Pendant que Diffusion Saguenay payait sa salle neuve avec des billets trop chers, et que Daniel Desnoyers faisait tourner le même beat qu’il y a 25 ans, Le Sous-Bois offrait à prix populaire, en ce samedi de ville triste et presque morte, une soirée punk. Les Crapules puis Jésuslesfilles ont fait crier les amplis pour le bonheur de ceux qui étaient au bon endroit au bon moment.

Réchauffant la salle, Les Crapules ont craché un rock honnête, limité par les temps comptés du batteur et une présence scénique globalement amorphe.
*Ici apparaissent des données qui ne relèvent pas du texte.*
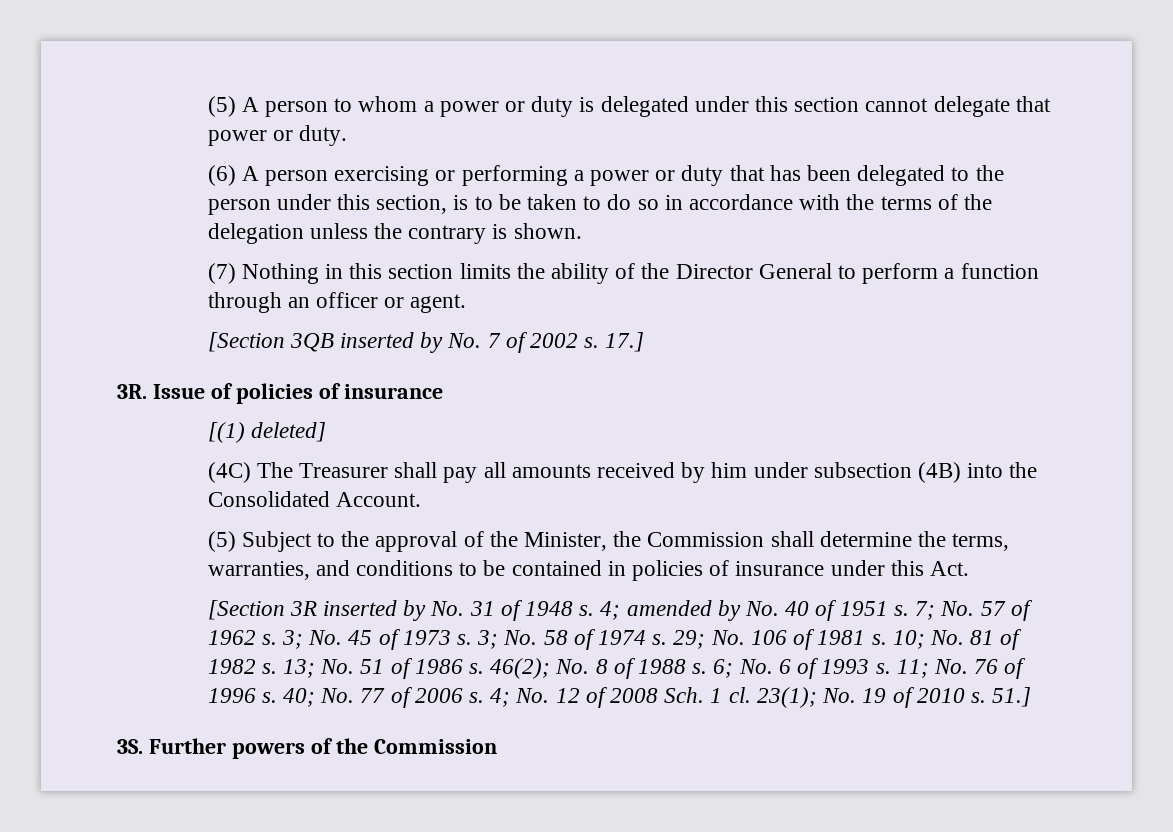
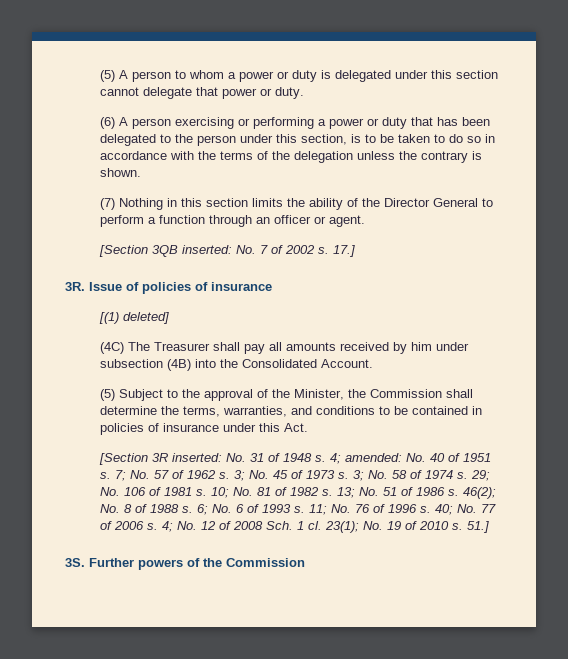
[339,332,444,353] inserted by -> [182,245,233,254] inserted:
[322,600,427,621] inserted by -> [172,453,223,462] inserted:
[626,600,741,621] amended by -> [345,453,403,462] amended:

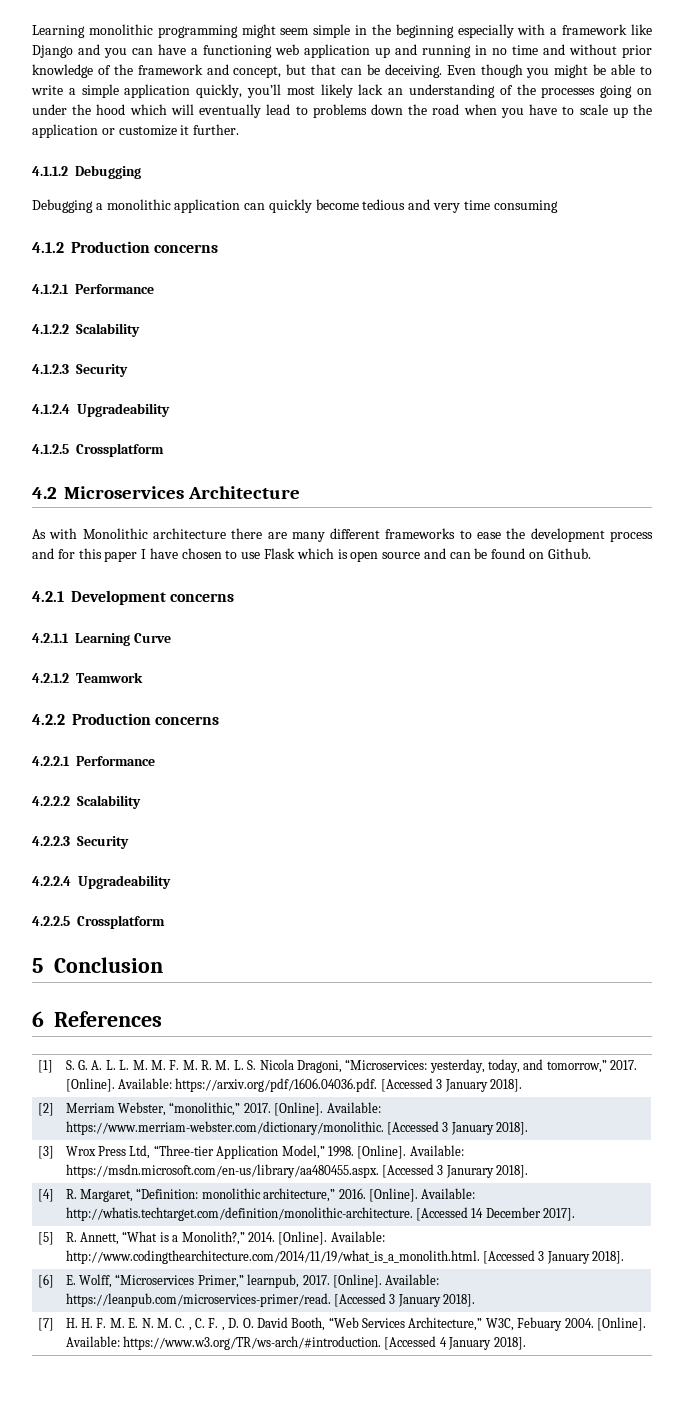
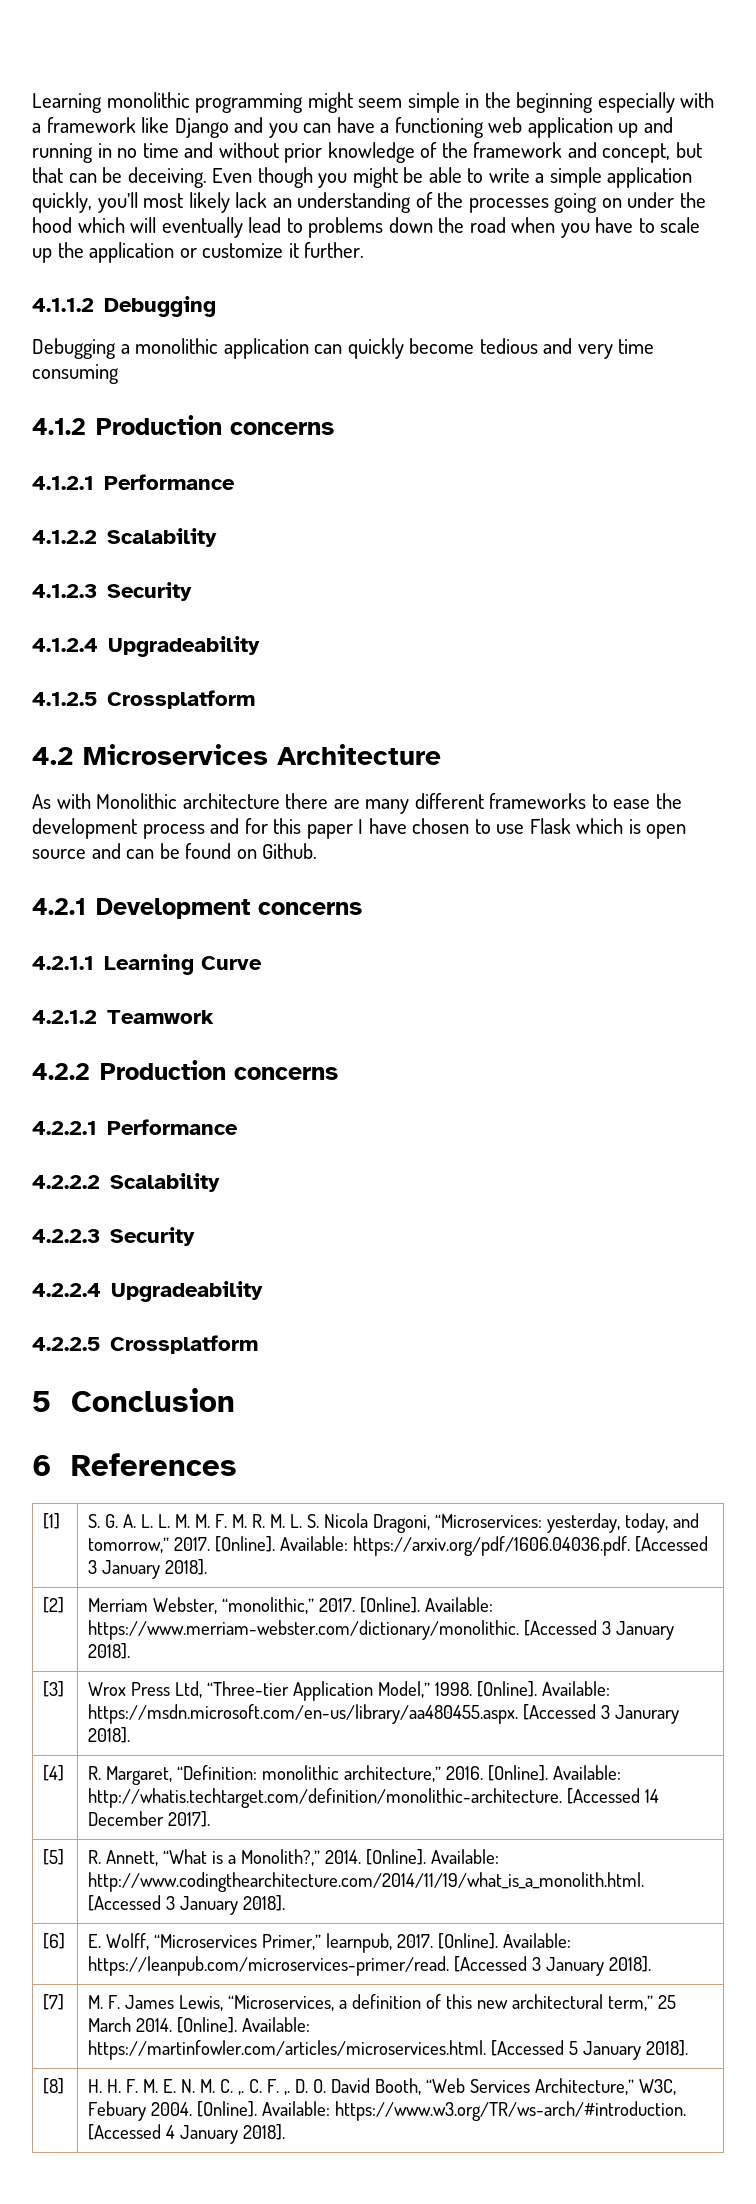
(54, 1324) none -> [88,1994,677,2011] [88,2017,311,2033] [88,2040,689,2060] [43,2078,65,2094] | M. F. James Lewis, “Microservices, a definition of this new architectural term,” 25 March 2014. [Online]. Available: https://martinfowler.com/articles/microservices.html. [Accessed 5 January 2018]. // [8]
[188,1327,192,1331] , -> [238,2091,245,2095] ,.
[221,1327,225,1331] , -> [284,2091,291,2095] ,.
Les quelques coups de génie du guitariste soliste étaient estompés par des structures trop rigides et une certaine gêne d’être sur scène, partagée par l’ensemble du quatuor. Ce groupe devrait changer de drogue ou relaxer ses vertèbres, il ne lui en manque pas beaucoup pour faire jouir ceux qui savent entendre la richesse de la distorsion. Il faudra dépasser la qualité de vos amplis, les gars, tout punks que vous fûtes.

Violent contraste avec Jésuslesfilles. Menés par un batteur qui, lui, avait le beat au fond des tripes, et par deux guitares connectées dans leurs veines, les montréalais ont fait vibrer les livres insipides des bibliothèques encadrant la salle. Ici les rythmes sont fluides dans leurs variations, nombreux et vibrants, tout en gardant l’aspect direct et organique qu’on attend toujours de ce qui fait vivre. Quelques contre-temps pour relancer la nuque de temps en temps, le bruit senti puis retransmis et ma foi, on se réconcilierait presqu’avec Saguenay! C’est bon, du bruit d’humain amplifié, même si des fois deux voix ça sert à rien.

 

Sur ces quelques vacheries mais avec de multiples bons mots, je vous souhaite à tous une excellente journée.